Bien que la proposition de prêt direct de la SBA ne soit pas la plus éclatante, elle pourrait alimenter une reprise économique équitable en soutenant le potentiel des entreprises existantes et des entrepreneurs en herbe. Alors que certains peuvent considérer les prêts directs de la SBA comme une menace pour les banques, nous y voyons un moyen de combler les lacunes. La SBA ferait ce pour quoi les grandes banques ne sont plus équipées : soutenir les petites entreprises et créer des emplois.

De plus, le programme de prêts directs pourrait mettre en lumière la nécessité pour une banque industrielle nationale de financer des entreprises à grande échelle dans l’intérêt national, telles que la construction d’une économie verte. Le programme pourrait également compléter les efforts visant à lancer des banques publiques d’État et locales.

La Maison Blanche l’a dit le mieux: le plan de réconciliation du président Biden jette les bases pour que les petites entreprises américaines remportent le 21st siècle.

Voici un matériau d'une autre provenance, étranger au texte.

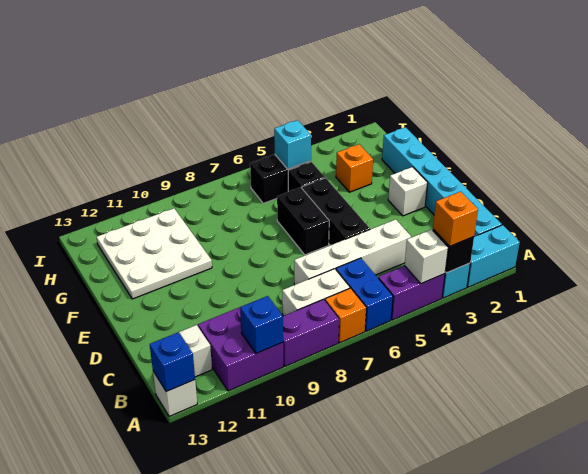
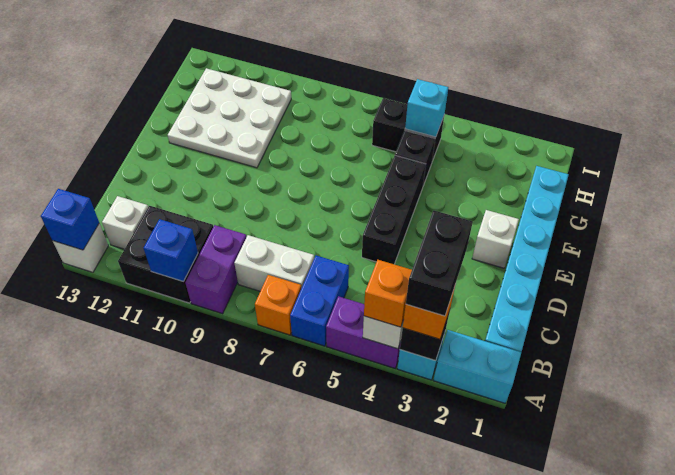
purple 1x2 brick [283,299,339,366] -> purple 1x2 brick turned to [185,225,246,314]
purple 2x2 brick [198,307,283,391] -> black 2x2 brick [118,206,213,303]
white 1x4 brick [294,219,411,285] -> none
black 1x2 brick [277,187,329,255] -> black 1x2 brick moved to [406,210,473,316]
orange 1x1 brick [336,144,373,192] -> orange 1x1 brick moved to [364,260,412,327]

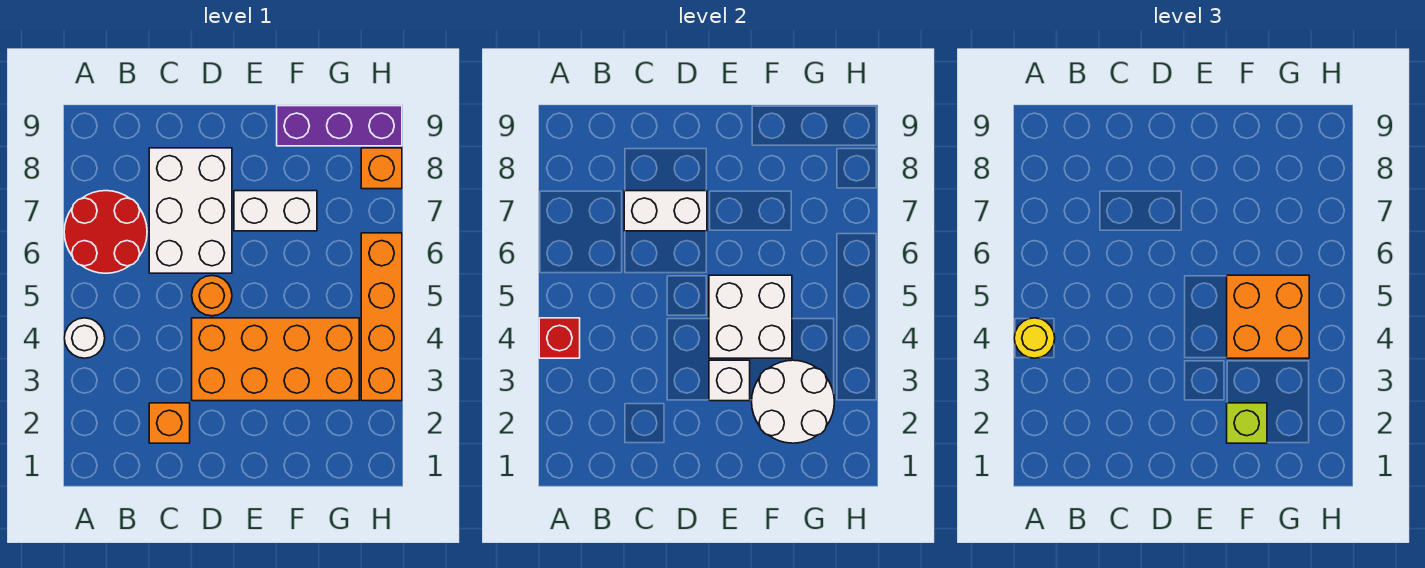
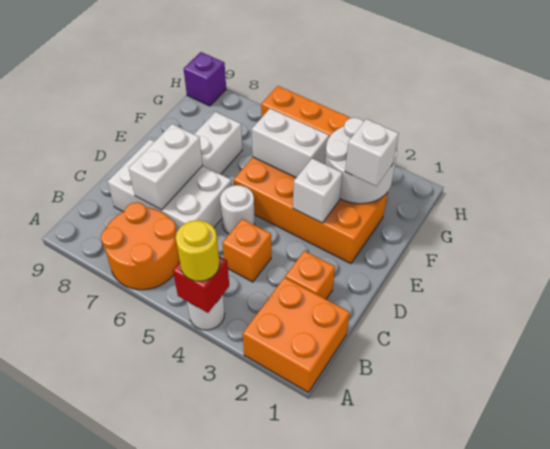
red 2x2 round brick [64,191,147,273] -> orange 2x2 round brick [101,202,180,290]
orange 2x4 brick [192,318,359,401] -> orange 2x4 brick turned to [234,157,388,264]
orange 1x1 round brick [192,276,232,316] -> white 1x1 round brick [220,185,255,234]
white 2x2 brick [709,275,792,358] -> white 1x2 brick [252,109,329,178]
lime 1x1 brick [1227,403,1267,443] -> white 1x1 brick [345,119,399,186]
orange 2x2 brick [1227,275,1309,358] -> orange 2x2 brick moved to [243,277,350,393]
purple 1x3 brick [277,106,402,146] -> purple 1x1 brick [184,52,226,106]
orange 1x1 brick [361,148,402,189] -> orange 1x1 brick moved to [222,219,271,282]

Alors, Congrès, faisons-le.

Ameya Pawar est membre des Open Society Foundations et du Economic Security Project. Il est également conseiller principal de l’Academy Group et a siégé pendant deux mandats au conseil municipal de Chicago. Terri Friedline est professeur agrégé de travail social à l’Université du Michigan et auteur de « Banking on Revolution : Why Financial Technology Won’t Save a Broken System ».